In an interview I conducted with both Herman and Iyaluua after their return, they talked about how their Black Liberation Movement activism brought the fear that fighting for the human rights of Black people could get you killed. In the 1960s, Ferguson had created the Jamaica Rifle and Pistol club. The club was part of his wider circle of activities––which included study groups, promoting Black Nationalism, and working for the community control of area schools.

“People were concerned about self-defense,” Iyaluua said during that interview. She said that with urban riots, the FBI’s COINTELPRO and the CIA’s Operation CHAOS infiltrations, and shootouts between police forces and Black Nationalists, the summer of 1967 was written up as one of this nation’s most violent. “We knew we had a right to self-defense, but I think that in the back of our minds, many felt there was now a need for self-defense.”

The MXCC statement on Iyaluua’s passing states that: “For many years… Mama Iyaluua oversaw the educational work of MXCC, including their Malcolm X In The Classroom project and the organization’s essay contest whose winners were feted at the Malcolm X and Dr. Betty Shabazz Educational Center, which was once the Audubon Ballroom where Malcolm fell.
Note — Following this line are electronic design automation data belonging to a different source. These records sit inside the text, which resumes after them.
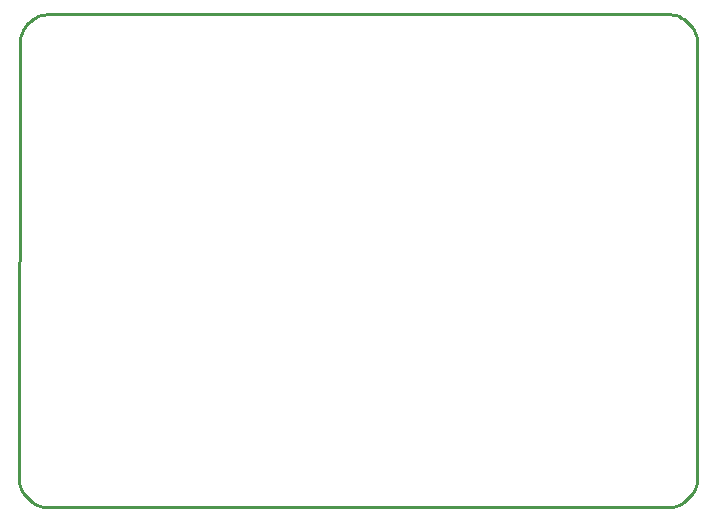
<source format=gm1>
G04*
G04 #@! TF.GenerationSoftware,Altium Limited,Altium Designer,21.2.2 (38)*
G04*
G04 Layer_Color=16711935*
%FSLAX25Y25*%
%MOIN*%
G70*
G04*
G04 #@! TF.SameCoordinates,00D53E6D-1767-4AB5-8D76-124CC48DB5B8*
G04*
G04*
G04 #@! TF.FilePolarity,Positive*
G04*
G01*
G75*
%ADD13C,0.01000*%
D13*
X353700Y337643D02*
X353748Y336663D01*
X353892Y335692D01*
X354131Y334740D01*
X354461Y333816D01*
X354881Y332929D01*
X355385Y332087D01*
X355970Y331299D01*
X356629Y330572D01*
X357356Y329913D01*
X358144Y329328D01*
X358986Y328824D01*
X359873Y328404D01*
X360797Y328074D01*
X361749Y327835D01*
X362720Y327691D01*
X363700Y327643D01*
X364000Y492000D02*
X363020Y491952D01*
X362049Y491808D01*
X361097Y491569D01*
X360173Y491239D01*
X359286Y490819D01*
X358444Y490315D01*
X357656Y489730D01*
X356929Y489071D01*
X356270Y488344D01*
X355685Y487556D01*
X355181Y486714D01*
X354761Y485827D01*
X354431Y484903D01*
X354192Y483951D01*
X354048Y482980D01*
X354000Y482000D01*
X382001Y327643D02*
X382001Y327643D01*
X569835D02*
X570815Y327691D01*
X571786Y327835D01*
X572738Y328074D01*
X573662Y328404D01*
X574549Y328824D01*
X575391Y329328D01*
X576179Y329913D01*
X576906Y330572D01*
X577565Y331299D01*
X578150Y332087D01*
X578654Y332929D01*
X579074Y333816D01*
X579404Y334740D01*
X579643Y335692D01*
X579787Y336663D01*
X579835Y337643D01*
X579835Y482000D02*
X579787Y482980D01*
X579643Y483951D01*
X579404Y484903D01*
X579074Y485827D01*
X578654Y486714D01*
X578150Y487556D01*
X577565Y488344D01*
X576906Y489071D01*
X576179Y489730D01*
X575391Y490315D01*
X574549Y490819D01*
X573662Y491239D01*
X572738Y491569D01*
X571786Y491808D01*
X570815Y491952D01*
X569835Y492000D01*
X579835Y337643D02*
X579835Y482000D01*
X353642Y337643D02*
X354000Y480000D01*
X363700Y327643D02*
X382001D01*
X354000Y480000D02*
Y482000D01*
X364000Y492000D02*
X382000D01*
X569835D01*
X382001Y327643D02*
X569835D01*
M02*

</source>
“She also conceptualized what became the organization’s legendary Annual Freedom Fighter’s Dinner Tribute, in support of Black political prisoners and their families, something the organization did for 25 consecutive years until the advent of the COVID pandemic. The Dinner will be renamed after her upon its resumption in future months in tribute to her vision and commitment.

“‘Do we realize that when we are looking at Herman and Iyaluua Ferguson that we are looking at atleast 120 years or more of a lifetime commitment to our struggle in its most radical expression?’ said Zayid Muhammad.

“‘She meant everything to my father,’ said her son-in-law Michael Ferguson, now the organization’s treasurer. ‘She was his partner and confidant in all of his revolutionary activities.’”Homegoing Services for Mama Iyaluua will be on Saturday, March 9 at the Steven Lyons Funeral Home, located at 1515 New Bern Avenue, Raleigh, North Carolina. Viewing will take place from 1:30 to 2 pm. Memorial Service will take place at 2 p.m. and will be streamed via their website at www.stevenlyonsfuneralhome.com.